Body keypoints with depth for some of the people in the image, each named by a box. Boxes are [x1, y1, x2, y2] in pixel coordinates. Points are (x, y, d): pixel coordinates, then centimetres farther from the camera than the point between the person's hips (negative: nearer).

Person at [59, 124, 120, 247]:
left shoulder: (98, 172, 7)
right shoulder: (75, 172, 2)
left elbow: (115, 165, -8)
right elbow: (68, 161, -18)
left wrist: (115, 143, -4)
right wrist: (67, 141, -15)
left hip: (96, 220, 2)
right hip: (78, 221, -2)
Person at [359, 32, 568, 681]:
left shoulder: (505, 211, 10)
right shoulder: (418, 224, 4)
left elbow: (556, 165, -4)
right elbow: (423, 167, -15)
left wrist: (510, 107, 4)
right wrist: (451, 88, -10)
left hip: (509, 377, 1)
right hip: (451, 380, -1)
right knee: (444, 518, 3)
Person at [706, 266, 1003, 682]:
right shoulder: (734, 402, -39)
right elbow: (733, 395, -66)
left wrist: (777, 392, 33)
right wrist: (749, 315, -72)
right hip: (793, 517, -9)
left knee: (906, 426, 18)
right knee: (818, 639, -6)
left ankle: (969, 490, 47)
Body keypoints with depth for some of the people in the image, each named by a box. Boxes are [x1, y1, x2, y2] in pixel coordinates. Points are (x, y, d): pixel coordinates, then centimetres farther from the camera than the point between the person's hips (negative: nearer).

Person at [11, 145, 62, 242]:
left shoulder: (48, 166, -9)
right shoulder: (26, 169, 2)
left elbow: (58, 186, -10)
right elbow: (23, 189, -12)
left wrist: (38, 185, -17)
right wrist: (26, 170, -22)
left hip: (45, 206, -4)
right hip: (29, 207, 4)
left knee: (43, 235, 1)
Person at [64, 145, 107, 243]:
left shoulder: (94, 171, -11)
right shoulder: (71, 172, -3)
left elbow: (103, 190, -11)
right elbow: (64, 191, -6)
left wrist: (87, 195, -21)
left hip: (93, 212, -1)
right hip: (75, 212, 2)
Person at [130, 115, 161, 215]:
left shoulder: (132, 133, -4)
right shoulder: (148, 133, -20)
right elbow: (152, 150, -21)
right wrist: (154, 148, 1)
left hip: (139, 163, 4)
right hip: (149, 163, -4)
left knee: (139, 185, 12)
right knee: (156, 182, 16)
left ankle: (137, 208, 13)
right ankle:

....

* PROBLEM REQUIREMENTS
Please express every line of the entries above as a JSON list of strings, one string per line, with blank lines left out.

* THE COMPLETED TASK
[
  "Body keypoints with depth for some of the people in the image, each named by a box. Boxes are [x1, y1, x2, y2] in pixel coordinates. Points are (x, y, d): pixel coordinates, then centimetres farther from the camera than the point between the person's hips (negative: nearer).",
  "Person at [59, 124, 120, 247]:",
  "left shoulder: (98, 172, 7)",
  "right shoulder: (75, 172, 2)",
  "left elbow: (115, 165, -8)",
  "right elbow: (68, 161, -18)",
  "left wrist: (115, 143, -4)",
  "right wrist: (67, 141, -15)",
  "left hip: (96, 220, 2)",
  "right hip: (78, 221, -2)",
  "Person at [359, 32, 568, 681]:",
  "left shoulder: (505, 211, 10)",
  "right shoulder: (418, 224, 4)",
  "left elbow: (556, 165, -4)",
  "right elbow: (423, 167, -15)",
  "left wrist: (510, 107, 4)",
  "right wrist: (451, 88, -10)",
  "left hip: (509, 377, 1)",
  "right hip: (451, 380, -1)",
  "right knee: (444, 518, 3)",
  "Person at [706, 266, 1003, 682]:",
  "right shoulder: (734, 402, -39)",
  "right elbow: (733, 395, -66)",
  "left wrist: (777, 392, 33)",
  "right wrist: (749, 315, -72)",
  "right hip: (793, 517, -9)",
  "left knee: (906, 426, 18)",
  "right knee: (818, 639, -6)",
  "left ankle: (969, 490, 47)",
  "Body keypoints with depth for some of the people in the image, each named by a box. Boxes are [x1, y1, x2, y2] in pixel coordinates. Points are (x, y, d): pixel coordinates, then centimetres farther from the camera than the point between the person's hips (negative: nearer).",
  "Person at [11, 145, 62, 242]:",
  "left shoulder: (48, 166, -9)",
  "right shoulder: (26, 169, 2)",
  "left elbow: (58, 186, -10)",
  "right elbow: (23, 189, -12)",
  "left wrist: (38, 185, -17)",
  "right wrist: (26, 170, -22)",
  "left hip: (45, 206, -4)",
  "right hip: (29, 207, 4)",
  "left knee: (43, 235, 1)",
  "Person at [64, 145, 107, 243]:",
  "left shoulder: (94, 171, -11)",
  "right shoulder: (71, 172, -3)",
  "left elbow: (103, 190, -11)",
  "right elbow: (64, 191, -6)",
  "left wrist: (87, 195, -21)",
  "left hip: (93, 212, -1)",
  "right hip: (75, 212, 2)",
  "Person at [130, 115, 161, 215]:",
  "left shoulder: (132, 133, -4)",
  "right shoulder: (148, 133, -20)",
  "right elbow: (152, 150, -21)",
  "right wrist: (154, 148, 1)",
  "left hip: (139, 163, 4)",
  "right hip: (149, 163, -4)",
  "left knee: (139, 185, 12)",
  "right knee: (156, 182, 16)",
  "left ankle: (137, 208, 13)",
  "right ankle:"
]